*Prompt*
Please pull out each line of the data below that contains the string "series" and copy it unchanged. Matching is case-sensitive.

*Data supplied*
______________________________

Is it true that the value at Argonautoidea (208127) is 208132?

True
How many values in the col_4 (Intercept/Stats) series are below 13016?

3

______________________________

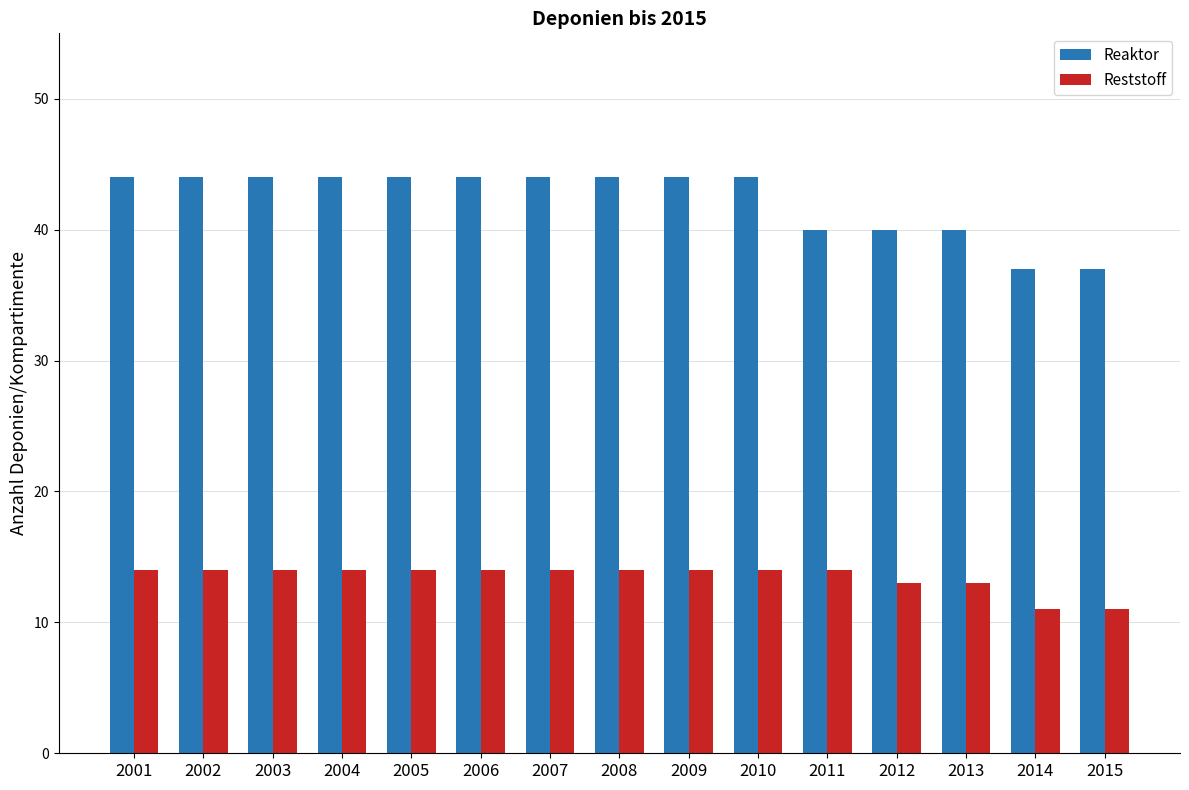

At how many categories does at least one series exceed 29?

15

______________________________

*Finished task*
How many values in the col_4 (Intercept/Stats) series are below 13016?
At how many categories does at least one series exceed 29?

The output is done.